記事の「本庶氏が小野薬品を提訴へ オプジーボ特許料巡り」から始まり「性はある」との見解を示した。」で終わる部分を、「特許料」を「ライセンス料」に変えて書き直してください。

対象記事:
>>>>>
本庶氏が小野薬品を提訴へ オプジーボ特許料巡り
がん免疫薬「オプジーボ」の特許料などを巡り、小野薬品工業と対立する京都大学の本庶佑特別教授は、対価を巡る分配金150億円の支払いを求める民事訴訟を大阪地裁に起こす意向を固めた。本庶氏の代理人弁護士は27日、取材に対し「小野薬品の対応次第だが、9月初旬にも訴訟を提起することになるだろう」と述べた。特許料を巡る両者の対立は法廷闘争に発展することになる。
本庶氏側が訴えを起こすのは、米ブリストル・マイヤーズスクイブ(BMS)と小野薬品が米メルクとの特許侵害訴訟で和解した際に決められた特許の使用対価の支払い配分について。本庶氏側はBMS・小野薬品を通じて、本庶氏側が受け取る対価として全体の10%を主張。現在の対価は少なすぎると主張していた。
小野薬品は現在受け取っている対価を法務局に供託している。本庶氏の代理人弁護士によると、金額を10%で計算した場合、2017年1月~19年3月末時点で150億円の差額が生じるという。
また、本庶氏側は小野薬品によるオプジーボの売り上げから得る対価の一部の増額も求めている。代理人弁護士は「今後の小野薬品の対応次第で、これらについても訴訟を提起する可能性はある」との見解を示した。
本庶氏は18年、オプジーボ開発につながった研究成果でノーベル生理学・医学賞を受賞している。小野薬品は日本経済新聞の取材に対し「当社としては現契約の見直しではなく、京大への寄付を前提に話し合いをしていく」とコメントした。
<<<<<
データ記録:
>>>>>
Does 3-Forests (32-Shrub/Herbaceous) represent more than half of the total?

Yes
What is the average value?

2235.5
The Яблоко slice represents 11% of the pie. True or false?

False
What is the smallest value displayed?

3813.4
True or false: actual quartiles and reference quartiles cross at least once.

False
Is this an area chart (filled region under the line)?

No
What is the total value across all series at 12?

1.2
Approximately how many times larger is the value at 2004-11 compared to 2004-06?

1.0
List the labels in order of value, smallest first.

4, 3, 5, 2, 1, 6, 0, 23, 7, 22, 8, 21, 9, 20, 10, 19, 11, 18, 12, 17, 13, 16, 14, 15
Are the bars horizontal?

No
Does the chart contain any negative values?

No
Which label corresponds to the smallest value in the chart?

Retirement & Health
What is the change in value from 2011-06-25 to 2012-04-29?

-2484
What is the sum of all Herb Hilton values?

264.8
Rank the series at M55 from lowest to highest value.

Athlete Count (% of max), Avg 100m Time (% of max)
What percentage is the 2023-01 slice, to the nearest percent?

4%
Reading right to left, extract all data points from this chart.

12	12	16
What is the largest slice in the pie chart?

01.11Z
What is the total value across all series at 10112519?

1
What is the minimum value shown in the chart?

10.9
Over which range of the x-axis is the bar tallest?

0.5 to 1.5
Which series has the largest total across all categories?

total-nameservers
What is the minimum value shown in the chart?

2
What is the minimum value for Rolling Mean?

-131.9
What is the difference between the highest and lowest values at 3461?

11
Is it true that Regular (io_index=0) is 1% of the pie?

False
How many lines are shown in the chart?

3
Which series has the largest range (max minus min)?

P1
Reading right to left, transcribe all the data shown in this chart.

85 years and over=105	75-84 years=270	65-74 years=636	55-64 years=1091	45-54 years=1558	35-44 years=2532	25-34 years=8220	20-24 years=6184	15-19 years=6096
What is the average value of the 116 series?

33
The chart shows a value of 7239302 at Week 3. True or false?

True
<<<<<
解答:
本庶氏が小野薬品を提訴へ オプジーボライセンス料巡り
がん免疫薬「オプジーボ」のライセンス料などを巡り、小野薬品工業と対立する京都大学の本庶佑特別教授は、対価を巡る分配金150億円の支払いを求める民事訴訟を大阪地裁に起こす意向を固めた。本庶氏の代理人弁護士は27日、取材に対し「小野薬品の対応次第だが、9月初旬にも訴訟を提起することになるだろう」と述べた。ライセンス料を巡る両者の対立は法廷闘争に発展することになる。
本庶氏側が訴えを起こすのは、米ブリストル・マイヤーズスクイブ(BMS)と小野薬品が米メルクとの特許侵害訴訟で和解した際に決められた特許の使用対価の支払い配分について。本庶氏側はBMS・小野薬品を通じて、本庶氏側が受け取る対価として全体の10%を主張。現在の対価は少なすぎると主張していた。
小野薬品は現在受け取っている対価を法務局に供託している。本庶氏の代理人弁護士によると、金額を10%で計算した場合、2017年1月~19年3月末時点で150億円の差額が生じるという。
また、本庶氏側は小野薬品によるオプジーボの売り上げから得る対価の一部の増額も求めている。代理人弁護士は「今後の小野薬品の対応次第で、これらについても訴訟を提起する可能性はある」との見解を示した。